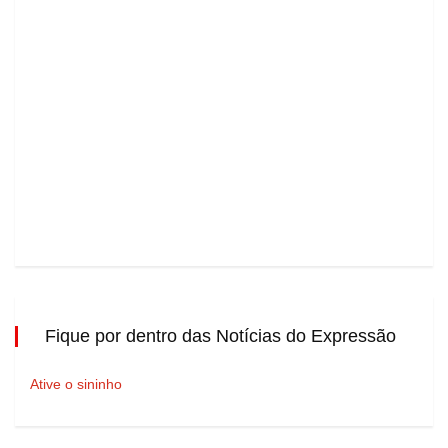
Fique por dentro das Notícias do Expressão
Ative o sininho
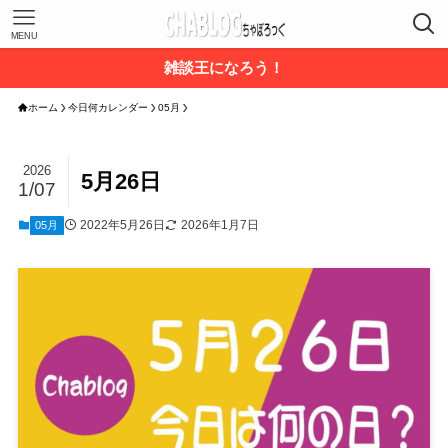
MENU
雑談王になろう！
ホーム
今日何カレンダー
05月
2026
5月26日
1/07
2022年5月26日
2026年1月7日
05月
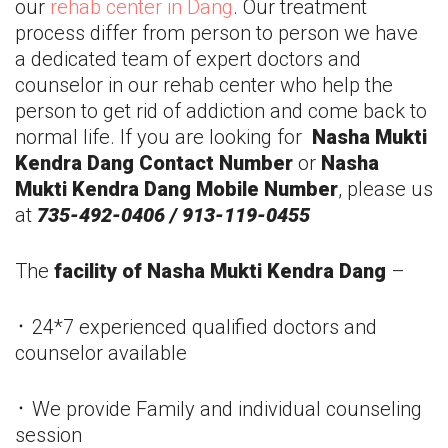
our
rehab center in
Dang
. Our treatment
process differ from person to person we have
a dedicated team of expert doctors and
counselor in our rehab center who help the
person to get rid of addiction and come back to
normal life. If you are looking for
Nasha Mukti
Kendra
Dang
Contact Number
or
Nasha
Mukti Kendra
Dang
Mobile Number
, please us
at
735-492-0406 / 913-119-0455
The
facility of Nasha Mukti Kendra
Dang
–
᛫ 24*7 experienced qualified doctors and
counselor available
᛫ We provide Family and individual counseling
session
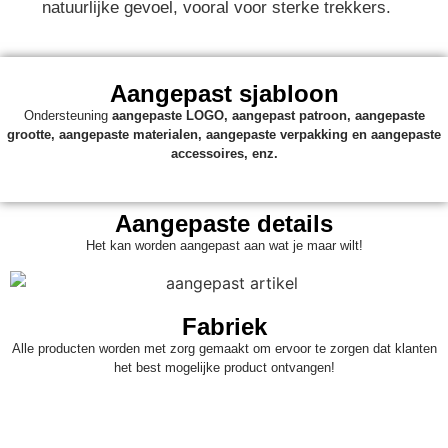
natuurlijke gevoel, vooral voor sterke trekkers.
Aangepast sjabloon
Ondersteuning
aangepaste
LOGO, aangepast patroon, aangepaste
grootte, aangepaste materialen, aangepaste verpakking en aangepaste
accessoires, enz.
Aangepaste details
Het kan worden aangepast aan wat je maar wilt!
Fabriek
Alle producten worden met zorg gemaakt om ervoor te zorgen dat klanten
het best mogelijke product ontvangen!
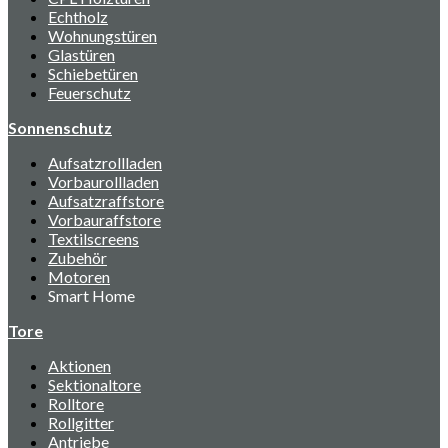
Echtholz
Wohnungstüren
Glastüren
Schiebetüren
Feuerschutz
Sonnenschutz
Aufsatzrollladen
Vorbaurollladen
Aufsatzraffstore
Vorbauraffstore
Textilscreens
Zubehör
Motoren
Smart Home
Tore
Aktionen
Sektionaltore
Rolltore
Rollgitter
Antriebe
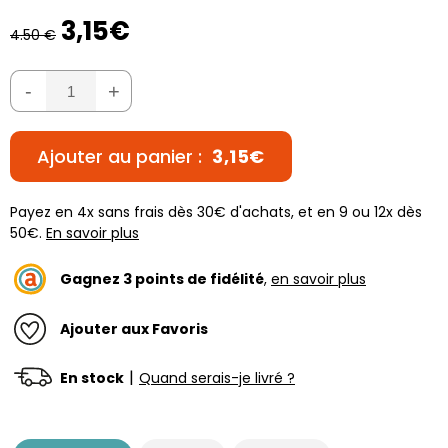
3,15€
4.50 €
-
+
Ajouter au panier :
3,15€
Payez en 4x sans frais dès 30€ d'achats, et en 9 ou 12x dès
50€.
En savoir plus
Gagnez
3
points de fidélité
,
en savoir plus
Ajouter aux Favoris
|
En stock
Quand serais-je livré ?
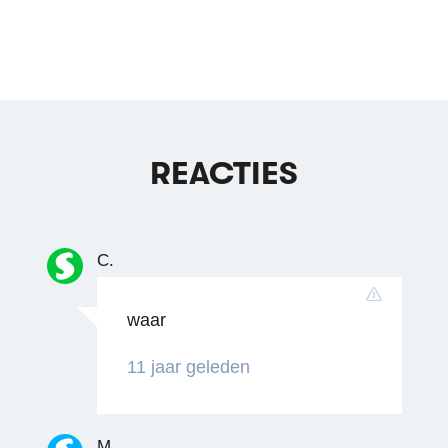
REACTIES
C.
waar
11 jaar geleden
M.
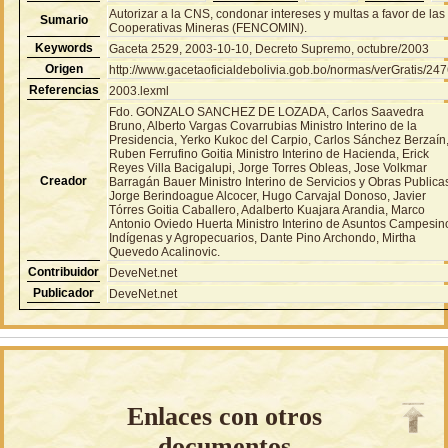
Autorizar a la CNS, condonar intereses y multas a favor de las
Sumario
Cooperativas Mineras (FENCOMIN).
Keywords
Gaceta 2529, 2003-10-10, Decreto Supremo, octubre/2003
Origen
http://www.gacetaoficialdebolivia.gob.bo/normas/verGratis/24
Referencias
2003.lexml
Fdo. GONZALO SANCHEZ DE LOZADA, Carlos Saavedra
Bruno, Alberto Vargas Covarrubias Ministro Interino de la
Presidencia, Yerko Kukoc del Carpio, Carlos Sánchez Berzaín
Ruben Ferrufino Goitia Ministro Interino de Hacienda, Erick
Reyes Villa Bacigalupi, Jorge Torres Obleas, Jose Volkmar
Creador
Barragán Bauer Ministro Interino de Servicios y Obras Publica
Jorge Berindoague Alcocer, Hugo Carvajal Donoso, Javier
Tórres Goitia Caballero, Adalberto Kuajara Arandia, Marco
Antonio Oviedo Huerta Ministro Interino de Asuntos Campesin
Indígenas y Agropecuarios, Dante Pino Archondo, Mirtha
Quevedo Acalinovic.
Contribuidor
DeveNet.net
Publicador
DeveNet.net
Enlaces con otros
documentos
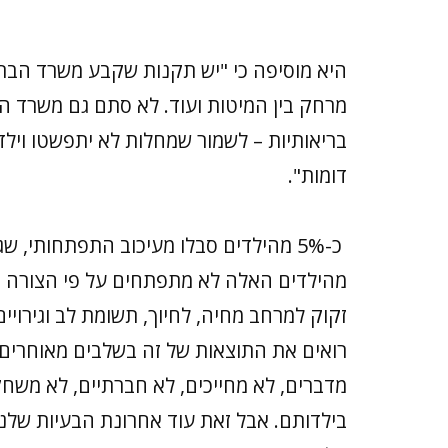
היא מוסיפה כי "יש תקנות שקבע משרד הבריאו
מרחק בין המיטות ועוד. לא סתם גם משרד 
בריאותיות – לשמור שמחלות לא יתפשטו וילדי
דומות".
כ-5% מהילדים סבלו מעיכוב התפתחותי, 
מהילדים האלה לא מתפתחים על פי הצורה ה
זקוק למרחב מחיה, לחיוך, תשומת לב וגירויי
רואים את התוצאות של זה בשלבים מאוחרים יו
מדברים, לא מחייכים, לא חברתיים, לא משחקי
בילדותם. אבל זאת עוד אחרונת הבעיות שלנו 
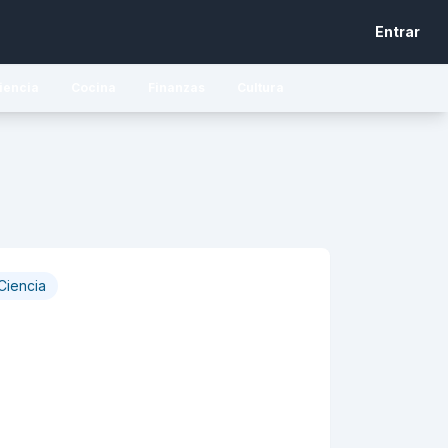
Entrar
iencia
Cocina
Finanzas
Cultura
Ciencia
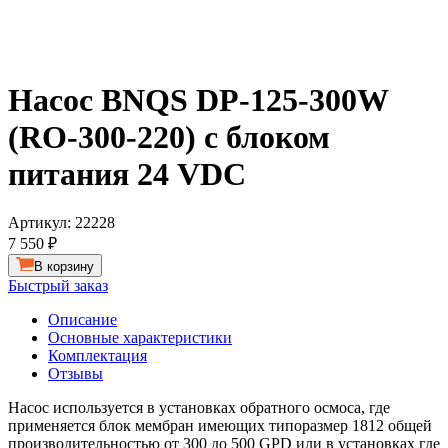
Насос BNQS DP-125-300W
(RO-300-220) с блоком
питания 24 VDC
Артикул:
22228
7 550 ₽
В корзину
Быстрый заказ
Описание
Основные характеристики
Комплектация
Отзывы
Насос используется в установках обратного осмоса, где
применяется блок мембран имеющих типоразмер 1812 общей
производительностью от 300 до 500 GPD или в установках где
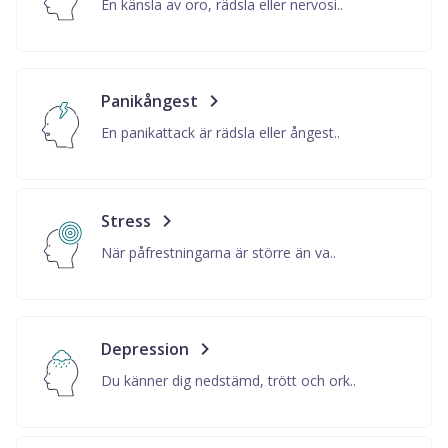
En känsla av oro, rädsla eller nervosi..
Panikångest
En panikattack är rädsla eller ångest..
Stress
När påfrestningarna är större än va..
Depression
Du känner dig nedstämd, trött och ork..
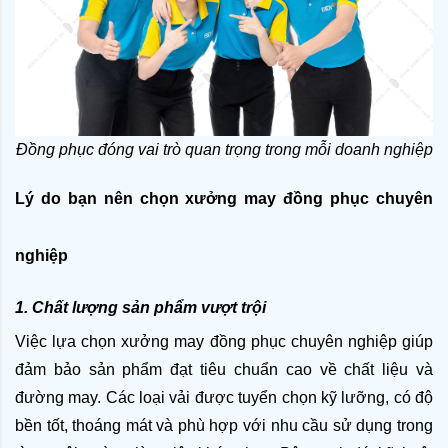
Đồng phục đóng vai trò quan trọng trong mỗi doanh nghiệp
Lý do bạn nên chọn xưởng may đồng phục chuyên 
nghiệp
1. Chất lượng sản phẩm vượt trội
Việc lựa chọn xưởng may đồng phục chuyên nghiệp giúp 
đảm bảo sản phẩm đạt tiêu chuẩn cao về chất liệu và 
đường may. Các loại vải được tuyển chọn kỹ lưỡng, có độ 
bền tốt, thoáng mát và phù hợp với nhu cầu sử dụng trong 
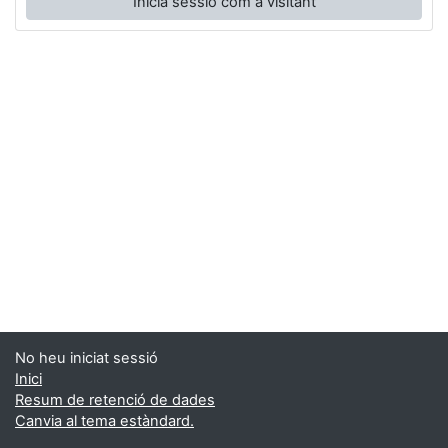
Inicia sessió com a visitant
No heu iniciat sessió
Inici
Resum de retenció de dades
Canvia al tema estàndard.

────────────────

Search the entries for the word "Kendra" and show every line that has it.

== Solution below ==
Kendra
Mukti Kendra
facility of Nasha Mukti Kendra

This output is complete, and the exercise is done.